Gary Wockner is director of the Save The Colorado River Campaign, which provides funding for community river preservation organizations throughout the Colorado River basin. Wockner contributed this article to LiveScience's Expert Voices: Op-Ed & Insights.
More than 35 million people throughout the southwestern United States and northern Mexico depend on the Colorado River's water. In 30 years, that total number is likely to double.
That's why so many call the Colorado the "lifeblood of the West."
The warming, drying climate of the Southwest is hitting the river hard. We now know that drought is likely to be the new normal in the Colorado River basin — scientists tell us that climate change could reduce the amount of water in the Colorado River ecosystem by 9 to 20 percent. Predictions of climate change and water usage draining the famed Lake Mead and Lake Powell dry are a small, but real, part of that picture.
This year is proving no exception. Scientists with the National Oceanic and Atmospheric Administration (NOAA) now say that the April through July inflow into Lake Powell, the largest reservoir in the Upper Colorado Basin, will be a mere 2.7 million acre-feet — the lowest amount since NOAA began issuing forecasts in 1979. Combined inflows from this year and last year's runoff seasons are likely to be the driest since Lake Powell began filling in behind the Glen Canyon Dam in September 1969.
Around the state of Colorado, communities are preparing for another year of epic drought. On May 1, 2013, Denver Water (which uses a lot of Colorado River water) and Colorado Parks and Wildlife will close Antero Reservoir in Park County, Colo., and drain the reservoir to save water. In Fort Collins, the Cache la Poudre River is running at historic lows and is still clogged with ash, soot and debris swept down from last year's historic forest fires. Fort Collins is now relying almost solely on the Colorado River for drinking water supplies.
Against that dire backdrop, cities and states throughout the Colorado basin unfortunately continue to bark up the wrong tree — proposing dam, reservoir, pipeline and energy projects that would drain the last drops of the free-flowing Colorado River and its tributaries, instead of aggressively focusing on water conservation, efficiency and a rapid shift away from dirty energy projects.

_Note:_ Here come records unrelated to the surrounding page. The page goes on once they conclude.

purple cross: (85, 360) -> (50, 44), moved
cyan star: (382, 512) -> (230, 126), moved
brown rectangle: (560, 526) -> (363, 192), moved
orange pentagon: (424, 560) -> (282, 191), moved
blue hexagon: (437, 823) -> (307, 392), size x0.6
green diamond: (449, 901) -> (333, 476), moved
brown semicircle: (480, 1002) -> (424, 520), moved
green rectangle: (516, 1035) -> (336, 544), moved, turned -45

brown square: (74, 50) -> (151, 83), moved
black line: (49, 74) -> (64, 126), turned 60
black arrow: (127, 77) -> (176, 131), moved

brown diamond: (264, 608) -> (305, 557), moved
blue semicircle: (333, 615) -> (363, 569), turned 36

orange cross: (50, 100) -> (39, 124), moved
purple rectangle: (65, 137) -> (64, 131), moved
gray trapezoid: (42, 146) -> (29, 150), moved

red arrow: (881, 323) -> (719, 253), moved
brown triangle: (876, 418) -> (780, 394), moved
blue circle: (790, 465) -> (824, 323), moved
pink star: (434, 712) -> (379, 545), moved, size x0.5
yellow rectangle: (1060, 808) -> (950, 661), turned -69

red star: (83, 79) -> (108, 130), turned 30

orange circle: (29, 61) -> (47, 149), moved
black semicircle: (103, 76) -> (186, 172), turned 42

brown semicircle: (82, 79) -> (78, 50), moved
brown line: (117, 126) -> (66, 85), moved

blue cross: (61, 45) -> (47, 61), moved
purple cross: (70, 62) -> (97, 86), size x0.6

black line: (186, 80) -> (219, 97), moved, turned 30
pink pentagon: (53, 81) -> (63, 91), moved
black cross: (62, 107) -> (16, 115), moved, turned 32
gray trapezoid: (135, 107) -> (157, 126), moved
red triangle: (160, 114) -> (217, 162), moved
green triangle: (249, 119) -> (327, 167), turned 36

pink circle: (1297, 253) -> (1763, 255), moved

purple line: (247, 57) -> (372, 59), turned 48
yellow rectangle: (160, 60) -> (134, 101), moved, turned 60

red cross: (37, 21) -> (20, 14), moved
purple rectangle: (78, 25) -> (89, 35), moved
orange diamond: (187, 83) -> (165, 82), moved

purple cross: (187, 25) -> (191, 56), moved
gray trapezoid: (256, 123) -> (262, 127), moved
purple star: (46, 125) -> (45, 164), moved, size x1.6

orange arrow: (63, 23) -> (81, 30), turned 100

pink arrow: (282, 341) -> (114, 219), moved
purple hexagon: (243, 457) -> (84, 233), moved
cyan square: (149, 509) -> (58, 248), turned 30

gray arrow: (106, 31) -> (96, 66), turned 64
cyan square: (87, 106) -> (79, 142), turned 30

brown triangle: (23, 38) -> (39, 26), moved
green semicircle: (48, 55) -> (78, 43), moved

Today, demand on the river's water exceeds supply, leaving the river so over-tapped that it no longer flows to the sea. A century of water management policies and practices that have promoted wasteful water use have put the river at a critical crossroads.
The good news is that the federal government has stepped up its efforts to address this endangered river, with a comprehensive study completed by the Department of the Interior in 2012. Now it's time for Congress to follow up with robust funding for water conservation programs throughout the basin, and especially for investments to increase the efficiency of water projects that are already built, as well as restoration funds for the river's critical habitats.
There is enough water in the river to sustain both human and natural communities, but only if it's used wisely. Gone are the days when we can build another dam or pipeline on the Colorado River and worry about its impacts later. Today, there just isn't any more water left — the river is endangered.
The views expressed are those of the author and do not necessarily reflect the views of the publisher.